We live in a world and at a pace where the inner life and dialogue, as well as the flexing of the creative imagination at a level beyond the superficial, is both difficult and discouraged. Television—along with the internet, the smartphone, and all the rest—has replaced religion as the opium of the masses. As long as we have these things we trundle along, perhaps not happily but at least tolerant of all social and economic ills. It’s not inconceivable that we’re rewiring our neurons and building new cortical pathways in our brains to such an extent that we’ve begun to evolve into a new species of human.

I can envision a near future in which millions would accept, and even welcome, indentured servitude as a means of keeping food on the table and a roof over their heads; but if all TV broadcasts, networked media, and game systems were to break down tomorrow, I think our social fabric would disintegrate. I don’t believe that a generation of adults raised in daycare and suckled at the terrible altar of the glass teat could cope with being suddenly thrust into a situation where they have time and are forced to explore their inner space, to reflect and think, and to communicate with others on a level beyond the banal.

An elitist view? Judgmental? Perhaps. But don’t get me wrong: I’m no luddite. My argument is not with technology but with the way we choose to use it. Hardwired as most of us are for short-term benefit (the technical term is ‘hyperbolic discounting’), we seem to have a tremendous gift for turning powerful technologies into either weapons, tools of mass control, or time-wasting frivolities.

If you find it difficult or are too young to remember a time before modern communications technology had become a central part of our lives; a world of just a handful of TV channels with limited broadcasting hours; without email, smartphones, or even answering machines; a world with half the population of today, and in which a person with even a half-decent job could enjoy a good middle-class life; a world in which ADD referred to an arithmetical operation; a world in which we actually spent time with ourselves and our thoughts; try the following.

Take a weekend alone somewhere without your phone or laptop or any device, and where there is no television—don’t cheat. Try to go into nature instead of a B&B, or at least spend as much time as you can out of doors and away from people; if you can go somewhere remote, all the better. Don’t even wear a watch. I’m talking about being somewhere you can watch the clouds go by, or a stream flow, or ants go about their business, for an hour or more without interruption or the ability to measure time.

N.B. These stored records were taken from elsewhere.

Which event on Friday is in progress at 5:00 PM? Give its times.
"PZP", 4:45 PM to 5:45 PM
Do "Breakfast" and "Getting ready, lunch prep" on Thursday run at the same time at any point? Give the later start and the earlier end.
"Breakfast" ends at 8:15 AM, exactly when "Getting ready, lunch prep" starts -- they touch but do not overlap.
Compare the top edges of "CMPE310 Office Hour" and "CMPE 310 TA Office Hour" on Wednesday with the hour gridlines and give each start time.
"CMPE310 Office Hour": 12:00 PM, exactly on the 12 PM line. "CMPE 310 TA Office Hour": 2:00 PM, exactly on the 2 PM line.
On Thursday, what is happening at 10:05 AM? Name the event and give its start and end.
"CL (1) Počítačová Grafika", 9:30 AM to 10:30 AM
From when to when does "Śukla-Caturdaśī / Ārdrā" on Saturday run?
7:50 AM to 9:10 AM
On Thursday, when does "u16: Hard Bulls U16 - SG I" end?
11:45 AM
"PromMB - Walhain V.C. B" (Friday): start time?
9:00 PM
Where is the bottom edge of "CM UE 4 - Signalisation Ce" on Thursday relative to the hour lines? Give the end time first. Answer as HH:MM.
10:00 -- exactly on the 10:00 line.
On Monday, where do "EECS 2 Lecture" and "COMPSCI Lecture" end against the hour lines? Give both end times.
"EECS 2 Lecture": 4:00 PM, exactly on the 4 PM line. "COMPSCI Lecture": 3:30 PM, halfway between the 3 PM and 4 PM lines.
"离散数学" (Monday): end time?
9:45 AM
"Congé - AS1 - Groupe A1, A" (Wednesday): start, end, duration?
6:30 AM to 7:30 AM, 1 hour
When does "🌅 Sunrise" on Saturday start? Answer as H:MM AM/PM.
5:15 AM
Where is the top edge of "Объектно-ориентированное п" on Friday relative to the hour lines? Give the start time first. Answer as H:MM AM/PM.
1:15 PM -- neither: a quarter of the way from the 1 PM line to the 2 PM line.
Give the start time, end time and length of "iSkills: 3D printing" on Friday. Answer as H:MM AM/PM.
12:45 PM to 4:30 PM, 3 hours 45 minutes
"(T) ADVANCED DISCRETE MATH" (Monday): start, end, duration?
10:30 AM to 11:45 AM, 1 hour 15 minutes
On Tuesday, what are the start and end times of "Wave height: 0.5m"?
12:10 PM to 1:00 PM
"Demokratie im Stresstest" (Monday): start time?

At first, you’ll probably be bored, maybe restless. You may experience anxieties. The time will stretch weirdly: an hour will feel like four or five. Note these impressions without feeding or buying into them.

Before long you’ll find yourself easing into an internal state, reconnecting with your inner life in a way that you haven’t in a long time. For those of us who are writers or artists, that’s the wellspring, the place it all comes from; it’s hard to create without having at least some contact, however imperfect, with that place. For those of us who don’t regularly go there, perhaps haven’t since childhood, this reconnecting can—and will—be an amazing, maybe transformative experience.

So humour me, will you? Try it out, then come back and let me know what it was like. It’s eminently possible, whatever your current lifestyle, to claw back your time and reconnect with your inner life. It might take determination and will, but it can be done.

And the first step is to ditch your TV.